Download or read book The Sacred Bonds of Commerce written by N K Rauh and published by BRILL. This book was released on 1993 with total page 403 pages. Available in PDF, EPUB and Kindle. Book excerpt: This study analyzes the religious mentality, commercial practices, and social composition of Roman trade society at the celebrated Hellenistic Greek, Roman Republican emporium of Delos, 166-87 B.C. The remains of this site date largely to the late second and early first centuries B.C., when Delos was the nerve center of the trans-Mediterranean luxury and slave trade of Roman Italy. Repeated military assaults be-tween 87 and 69 B.C. de-stroyed the community and its trade importance declined. But as an archaeological site it offers the earliest and most detailed remains of a Roman trade community to survive anywhere in the Mediterranean world, including the city of Rome itself.
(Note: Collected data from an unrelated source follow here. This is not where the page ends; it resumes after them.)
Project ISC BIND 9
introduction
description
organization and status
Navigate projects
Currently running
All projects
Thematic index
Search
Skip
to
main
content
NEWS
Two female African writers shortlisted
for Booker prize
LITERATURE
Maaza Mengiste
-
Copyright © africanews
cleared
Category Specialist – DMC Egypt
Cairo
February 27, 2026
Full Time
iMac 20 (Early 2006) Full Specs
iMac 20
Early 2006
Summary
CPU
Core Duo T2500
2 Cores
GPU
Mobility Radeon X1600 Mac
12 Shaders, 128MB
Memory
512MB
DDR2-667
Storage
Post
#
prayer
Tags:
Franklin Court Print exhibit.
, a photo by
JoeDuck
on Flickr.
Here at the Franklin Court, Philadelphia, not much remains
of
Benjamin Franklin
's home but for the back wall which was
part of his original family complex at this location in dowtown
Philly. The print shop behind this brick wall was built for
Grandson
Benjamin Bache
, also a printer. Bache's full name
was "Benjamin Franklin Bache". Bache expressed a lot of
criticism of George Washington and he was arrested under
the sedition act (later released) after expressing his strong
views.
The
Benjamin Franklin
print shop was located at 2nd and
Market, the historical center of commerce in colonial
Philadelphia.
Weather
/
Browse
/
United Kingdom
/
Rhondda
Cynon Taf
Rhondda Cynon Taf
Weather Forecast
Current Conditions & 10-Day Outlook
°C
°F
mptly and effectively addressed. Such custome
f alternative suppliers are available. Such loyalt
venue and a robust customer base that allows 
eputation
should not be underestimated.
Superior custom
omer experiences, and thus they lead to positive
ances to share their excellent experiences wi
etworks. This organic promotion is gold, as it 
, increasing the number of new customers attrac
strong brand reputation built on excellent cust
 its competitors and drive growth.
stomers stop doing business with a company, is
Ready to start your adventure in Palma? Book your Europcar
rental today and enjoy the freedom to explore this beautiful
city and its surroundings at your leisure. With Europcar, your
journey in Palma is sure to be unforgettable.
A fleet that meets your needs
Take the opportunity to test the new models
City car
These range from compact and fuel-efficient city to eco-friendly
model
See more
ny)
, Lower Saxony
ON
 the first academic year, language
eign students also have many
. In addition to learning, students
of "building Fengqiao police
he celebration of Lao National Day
This study marks the first re-assessment and interpretation of these remains from the vantage point of Roman trade in more than seventy years. Among the subjects discussed are the religious character of the remains of Delian marketplaces and their likely commercial function; the role of oaths and, more particularly, of the gods, Mercury and Hercules, in Roman commerce; the tendency of Roman traders to organize themselves according to religious fraternities and the manner in which this enhanced trade activities such as finance; the social status of these traders in wider Roman society as reflected by their house remains; and, finally the identity of the mysterious Agora of the Italians.

Promise-Giving and Treaty-Making

Promise-Giving and Treaty-Making
Author :
Publisher : BRILL
Total Pages : 240
Release :
ISBN-10 : 9789004329157
ISBN-13 : 9004329153
Rating : 4/5 (57 Downloads)

Book Synopsis Promise-Giving and Treaty-Making by : Peter Karavites

Download or read book Promise-Giving and Treaty-Making written by Peter Karavites and published by BRILL. This book was released on 2018-07-17 with total page 240 pages. Available in PDF, EPUB and Kindle. Book excerpt: This book challenges the current view of the Homeric epics that they reflect only the institutions and ideas of the Dark Ages, during which they were composed, telling us nothing about the Mycenaean Age preceding it. Comparing evidence from the Near East with the Homeric corpus, Peter Karavites argues that the epics actually contain much that harks back to the Mycenaean Age, and that the two eras may not be completely discontinuous after all. Most contemporary scholars maintain that the mighty Mycenaean period was almost completely separated from the Dark Ages and that virtually no evidence of the former remains, with the exception of the archeological finds and the meager testimony of the Linear B tablets. However, the Near Eastern evidence about treaties and other forms of promising suggests that the Iliad and Odyssey may indeed provide historical pictures of the Mycenaean times featured in their narratives.